Un superbe film atypique et audacieux signé John Frankenheimer où un homme va avoir l’opportunité de repartir à zéro. Mais est-ce vraiment une chance ?
Seconds (1966)
Réalisé par John Frankenheimer
Ecrit par Lewis John Carlino d’après le roman de David Ely
Avec Rock Hudson, Salome Jens, John Randolph, Frances Reid,…
Direction de la photographie : James Wong Howe / Direction artistique : Ted Haworth / Montage : David Newhouse & Ferris Webster / Musique : Jerry Goldsmith
Produit par Edward Lewis
Thriller / SF
USA
Troisième film dans ce qu’on a appelé a posteriori la trilogie paranoïaque signée par John Frankenheimer, après « The Manchurian Candidate » (1962) et « Seven Days in May » (1964), « Seconds » est un film bien différent des premiers. Plus de complot politique, plus de Technicolor, ni de défilés de grandes stars. Voici un film en noir et blanc avec une seule star à l’affiche, Rock Hudson. A sa sortie, « Seconds » n’a pas connu un un grand succès. Il faut dire qu’il s’agit d’un film atypique aussi bien narrativement que formellement ou encore dans le ton qu’il adopte.
Le film n’est pas toujours facile à suivre car le spectateur n’a au départ aucune idée de ce qui se passe. Le film s’ouvre ainsi sur une séquence tournée dans la mythique Grand Central Station de New York où l’on suit le personnage lui même suivit par un homme dont on ne voit que le haut du visage, jusqu’à ce que le second donne un petit bout de papier avec une adresse au premier.

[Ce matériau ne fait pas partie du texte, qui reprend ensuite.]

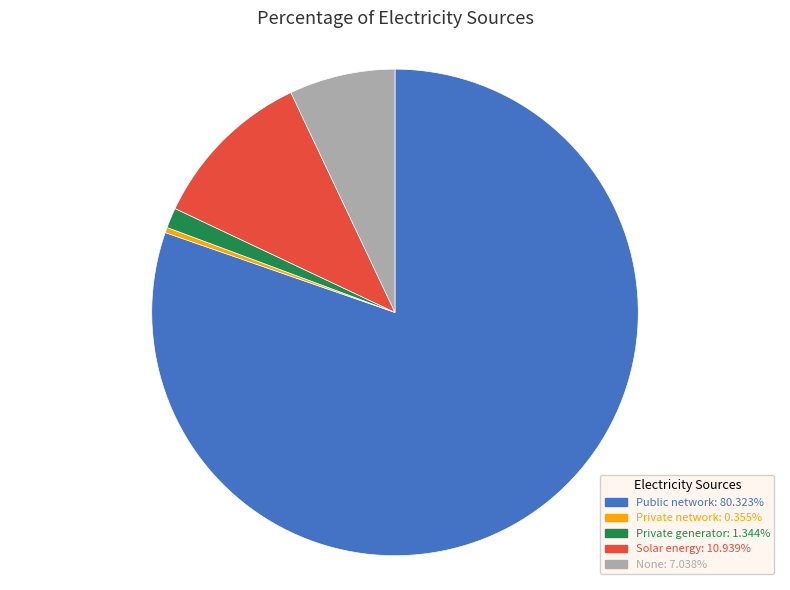

Is there any slice that represents more than half of the pie?

Yes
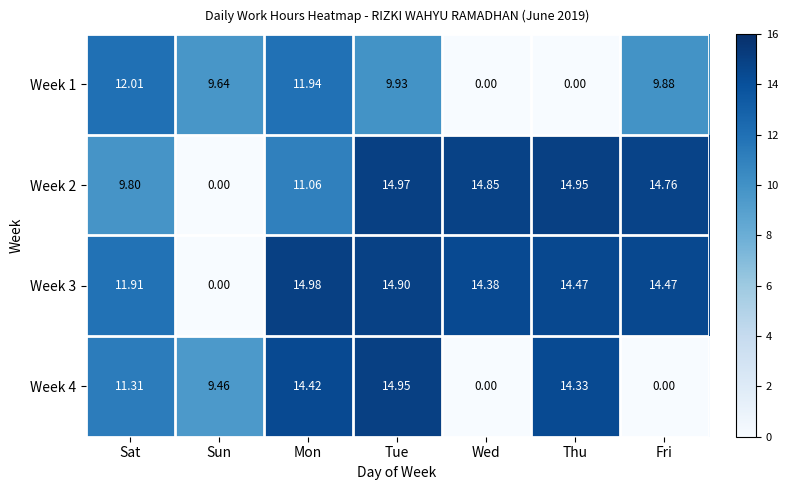

At which category is the sum across all series the highest?

Tue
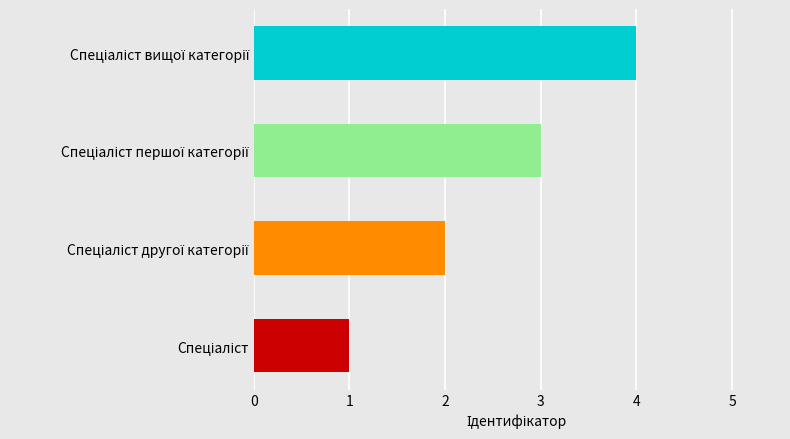

What is the maximum value shown in the chart?

4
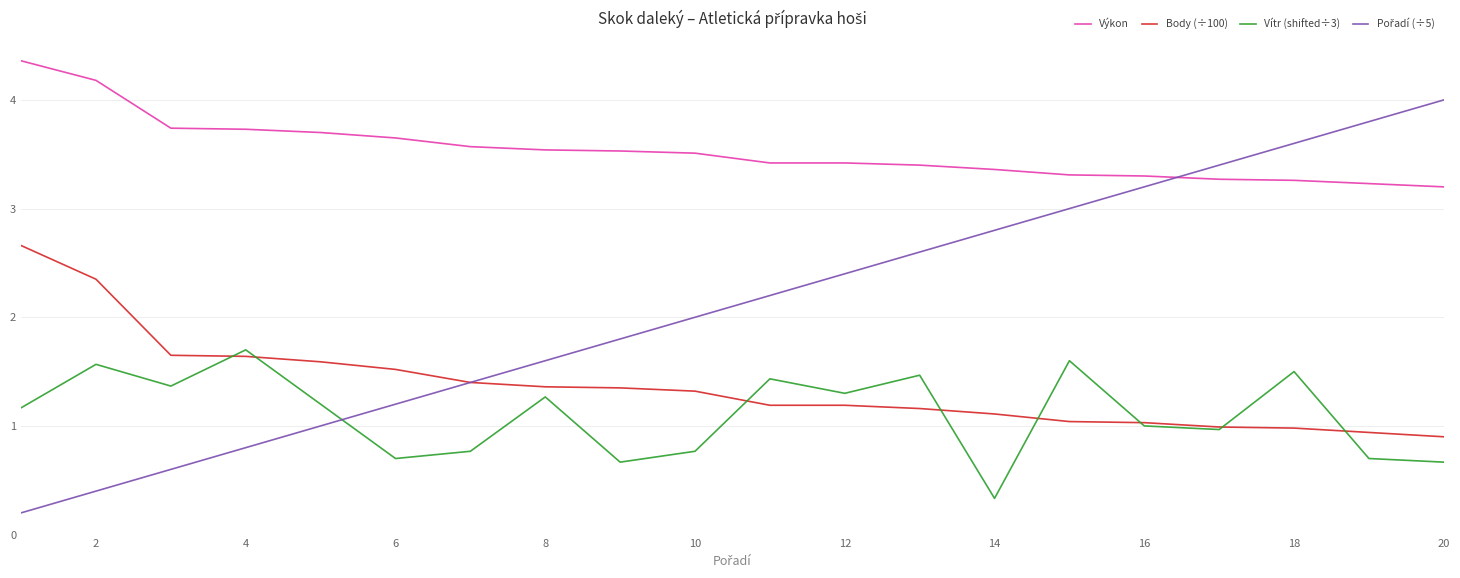

How many interior local peaks does the Vítr (shifted÷3) series have?

7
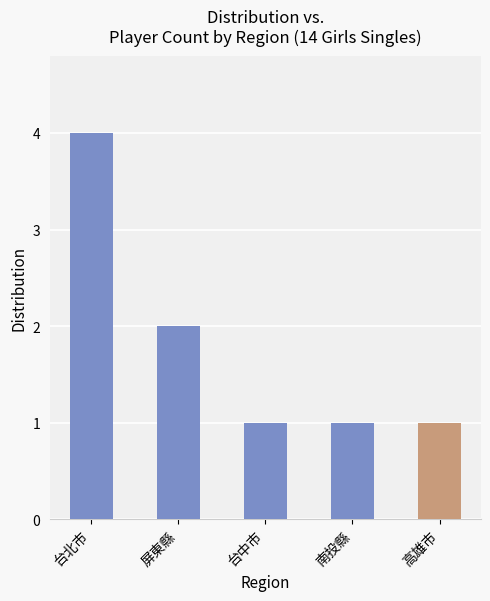

How many series are shown in this chart?

1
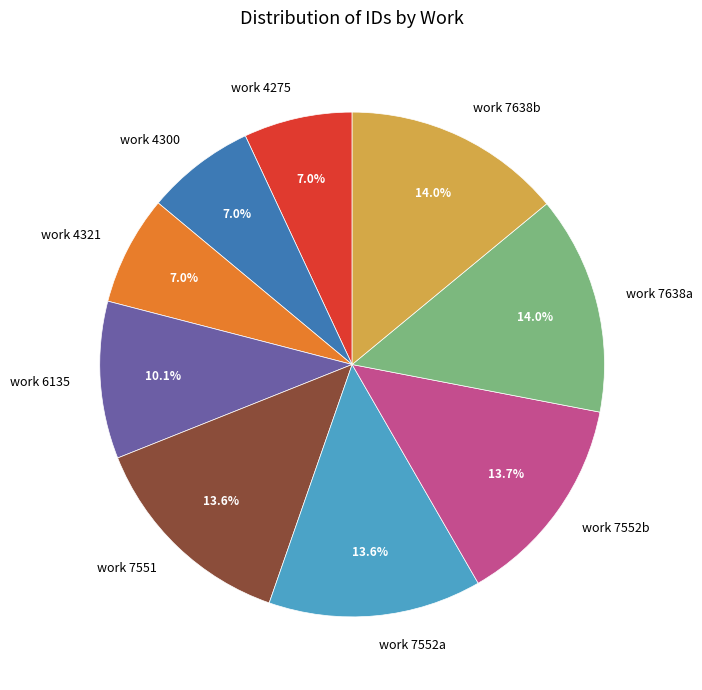

Is work 7638a the majority of the pie?

No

Le spectateur est d’autant plus déstabilisé que formellement, Frankenheimer tourne (via son directeur de la poto James Wong Howe qui sera nominé aux Oscars pour ce film) souvent à l’hyper grand angle aussi bien pour des plans larges que très serrés, utilise le flou et enchaine des décors aussi improbables que l’intrigue (passant au début du film en quelques minutes d’un décor d’une blanchisserie, à un abattoir en finissant sur des bureaux aussi impersonnels qu’inquiétant – sans compter une séquence de rêve déformée !). Le tout porté par une musique distordue de Jerry Goldsmith !
Si la deuxième moitié du film, celui de la post transformation où Arthur (John Randolph) devient Antiochus (Rock Hudson) est formellement plus classique, rien n’est fait pour que le spectateur puisse se poser. Comme cette scène où Arthur va avec sa dernière rencontre Martha à une fête folklorique en l’honneur de Baccus et où tout le monde finit par danser tout nu dans un bac de grappes de raisins (autant dire que la scène fut largement coupée pour sa sortie – mais restaurée depuis) !
Mais venons en à l’intrigue. Arthur est un banquier d’un âge moyen, enfermé dans un couple qui se tolère plus qu’il ne s’aime. Leur fille est partie de l’autre côté de l’Amérique. Arthur peut juste s’attendre à devenir directeur mais l’enthousiasme n’est pas là. Sans vous en dire trop, Arthur va se voir proposer par une mystérieuse organisation de redémarrer sa vie à zéro. Un nouveau départ avec une nouvelle identité et un nouveau physique. Mais le rêve va virer vers le cauchemar.
L’histoire est basée sur un court roman de SF écrit par l’écrivain américain David Ely. Le ton du film, son ironie glaciale, sa critique du capitalisme, semble tout droit venir des années 70, et pourtant nous sommes bien en 1965. Quelques années plus tard, on aurait probablement eu droit à un résultat encore plus hallucinogène mais en l’état « Seconds » est un film en avance pour son temps et est sacrément audacieux. Et c’est indiscutablement l’un des meilleurs rôles de Rock Hudson.
A l’heure où j’écris ces lignes (juillet 2024), le film est sorti en blu-ray au Royaume-Uni chez l’éditeur Eureka dans sa série « Masters of Cinema ». Le film est proposé dans une très belle copie avec des sous-titres optionnels en anglais. Dans les bonus, il y a une interview intéressante du critique Kim Newman et surtout un commentaire audio de John Frankenheimer (malheureusement non sous titré).